The extended song structures, ranging from seven to ten minutes in length, leave plenty of room for the band and the orchestra to stretch out.

The first track, at more than ten minutes, is yet another one of our favorite orchestra-backed jazz recordings here at Better Records. Other albums of this sort that we love are Wes Montgomery’s California Dreaming (1966, and also Sebesky-arranged), Grover Washington’s All the King’s Horses (1973) and Deodato’s Prelude (also 1973, with brilliant arrangements by the man himself).

What’s especially notable is how well-recorded the orchestra’s string sections are. They have just the right amount of texture and immediacy without being forced or shrill. They’re also very well integrated into the mix. I wouldn’t have expected RVG to pull it off so well — I’ve heard other CTI records where the orchestration was abominable — but here it works as well as on any album I know of.

This kind of warm, rich, Tubey Magical analog sound is gone forever. You have to go back to 1973 to find it!

What outstanding sides such as these have to offer on Sunflowers is not hard to hear:

  • The biggest, most immediate staging in the largest acoustic space
  • The most Tubey Magic, without which you have almost nothing. CDs give you clean and clear. Only the best vintage vinyl pressings offer the kind of Tubey Magic that was on the tapes in 1973
  • Tight, note-like, rich, full-bodied bass, with the correct amount of weight down low
  • Natural tonality in the midrange — with all the instruments of the group and the orchestra having the correct timbre
  • Transparency and resolution, critical to hearing into the three-dimensional studio space

No doubt there’s more but we hope that should do for now. Playing the record is the only way to hear all of the above

TRACK LISTING

Side One

For Someone I Love 
What Are You Doing The Rest Of Your Life?

Side Two

People Make The World Go Round 
Sunflower

AMG Review

Recorded over two days in December of 1972 at Rudy Van Gelder’s Englewood, New Jersey home studio, vibraphonist Milt Jackson’s Sunflower is the first — and best — of his three albums for Creed Taylor’s CTI imprint. (And one of the finest offerings on the label.)

With a core band consisting of Herbie Hancock (playing electric and acoustic piano), bassist Ron Carter, drummer Billy Cobham, trumpeter Freddie Hubbard, drummer/percussionist Ralph McDonald, and guitarist Jay Berliner. A chamber orchestra exquisitely arranged and conducted by Don Sebesky adorns the session as well…

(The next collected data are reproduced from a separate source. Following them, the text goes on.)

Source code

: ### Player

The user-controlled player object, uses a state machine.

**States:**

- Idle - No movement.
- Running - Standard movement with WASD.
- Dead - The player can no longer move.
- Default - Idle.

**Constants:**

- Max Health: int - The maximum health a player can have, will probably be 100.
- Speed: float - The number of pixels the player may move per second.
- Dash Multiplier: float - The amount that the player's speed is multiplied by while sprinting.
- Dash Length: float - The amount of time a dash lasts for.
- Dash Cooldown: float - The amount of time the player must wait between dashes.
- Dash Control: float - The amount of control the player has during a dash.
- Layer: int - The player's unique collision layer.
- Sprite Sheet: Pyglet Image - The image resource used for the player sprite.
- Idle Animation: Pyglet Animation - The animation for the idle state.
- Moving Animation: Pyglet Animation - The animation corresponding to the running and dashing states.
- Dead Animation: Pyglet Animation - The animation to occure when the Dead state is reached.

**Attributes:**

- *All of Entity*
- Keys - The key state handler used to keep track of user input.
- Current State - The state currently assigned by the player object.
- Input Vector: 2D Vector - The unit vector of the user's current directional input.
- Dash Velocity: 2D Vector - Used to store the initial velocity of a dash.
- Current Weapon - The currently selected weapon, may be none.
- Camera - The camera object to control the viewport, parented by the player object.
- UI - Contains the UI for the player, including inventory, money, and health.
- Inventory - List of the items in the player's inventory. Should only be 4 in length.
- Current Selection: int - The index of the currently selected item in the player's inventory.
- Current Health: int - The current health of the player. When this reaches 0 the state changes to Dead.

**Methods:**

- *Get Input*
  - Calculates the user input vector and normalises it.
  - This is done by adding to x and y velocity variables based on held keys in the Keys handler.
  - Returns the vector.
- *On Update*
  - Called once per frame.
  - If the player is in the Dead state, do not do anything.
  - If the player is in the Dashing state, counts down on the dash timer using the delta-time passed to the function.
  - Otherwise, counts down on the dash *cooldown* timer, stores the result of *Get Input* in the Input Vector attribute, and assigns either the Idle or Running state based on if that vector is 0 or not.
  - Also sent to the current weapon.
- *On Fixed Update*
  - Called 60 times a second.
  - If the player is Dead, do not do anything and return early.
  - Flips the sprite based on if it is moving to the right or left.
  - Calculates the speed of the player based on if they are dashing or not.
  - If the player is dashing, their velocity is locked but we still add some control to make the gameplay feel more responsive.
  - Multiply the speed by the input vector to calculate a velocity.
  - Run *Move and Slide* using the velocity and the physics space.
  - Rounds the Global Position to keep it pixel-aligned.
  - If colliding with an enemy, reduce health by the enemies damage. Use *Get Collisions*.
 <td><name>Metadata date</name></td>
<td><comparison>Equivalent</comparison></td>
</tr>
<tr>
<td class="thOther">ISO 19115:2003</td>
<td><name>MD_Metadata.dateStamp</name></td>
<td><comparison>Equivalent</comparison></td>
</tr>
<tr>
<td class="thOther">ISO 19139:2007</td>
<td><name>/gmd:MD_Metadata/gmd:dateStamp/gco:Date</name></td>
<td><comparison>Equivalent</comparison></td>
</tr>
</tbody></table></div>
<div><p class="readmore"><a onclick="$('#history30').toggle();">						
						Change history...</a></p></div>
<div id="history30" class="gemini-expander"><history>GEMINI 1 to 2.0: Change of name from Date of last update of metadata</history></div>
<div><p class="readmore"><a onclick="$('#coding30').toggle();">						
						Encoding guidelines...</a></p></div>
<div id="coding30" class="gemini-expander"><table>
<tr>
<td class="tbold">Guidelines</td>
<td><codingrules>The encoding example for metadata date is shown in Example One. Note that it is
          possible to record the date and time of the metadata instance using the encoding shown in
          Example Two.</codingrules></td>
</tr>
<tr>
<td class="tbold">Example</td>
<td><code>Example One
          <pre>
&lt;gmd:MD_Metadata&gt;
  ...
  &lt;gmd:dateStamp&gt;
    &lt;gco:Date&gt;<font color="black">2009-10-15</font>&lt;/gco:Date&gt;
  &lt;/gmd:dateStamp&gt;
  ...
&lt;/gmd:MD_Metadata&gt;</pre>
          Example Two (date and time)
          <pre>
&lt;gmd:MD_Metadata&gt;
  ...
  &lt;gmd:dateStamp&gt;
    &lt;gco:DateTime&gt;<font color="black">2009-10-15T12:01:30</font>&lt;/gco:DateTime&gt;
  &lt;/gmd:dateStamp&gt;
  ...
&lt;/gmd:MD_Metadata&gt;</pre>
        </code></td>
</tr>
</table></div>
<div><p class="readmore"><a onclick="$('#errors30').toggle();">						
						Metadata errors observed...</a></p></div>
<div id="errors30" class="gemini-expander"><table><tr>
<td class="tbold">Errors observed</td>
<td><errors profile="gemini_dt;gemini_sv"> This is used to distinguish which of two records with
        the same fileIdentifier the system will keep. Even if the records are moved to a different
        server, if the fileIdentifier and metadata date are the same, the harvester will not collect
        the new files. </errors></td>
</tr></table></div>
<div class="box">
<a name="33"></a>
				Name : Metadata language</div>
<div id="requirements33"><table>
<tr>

While Sunflower sometimes feels more like a group session rather than a Jackson-led one, that’s part of its exquisite beauty.

Don Sebesky Bio

Don Sebesky is best known as house arranger for many of producer Creed Taylor’s Verve, A&M, and CTI productions; the man whose orchestral backgrounds helped make artists like Wes Montgomery, Paul Desmond, Freddie Hubbard, and George Benson acceptable to audiences outside of jazz.

He has taken critical heat for this, but Sebesky’s arrangements have usually been among the classiest in his field, reflecting a solid knowledge of the orchestra, drawing variously from big band jazz, rock, ethnic music, classical music of all eras, and even the avant-garde for ideas. He once cited Bartok as his favorite composer, but one also hears lots of Stravinsky in his work.

In 1960, he gave up the trombone to concentrate upon arranging and conducting, eventually receiving the breakthrough assignment of Montgomery’s Bumpin’ album (1965). Some of the most attractive examples of his work for jazz headliners include Bumpin’, Benson’s The Shape of Things to Come, Desmond’s From the Hot Afternoon, and Hubbard’s First Light.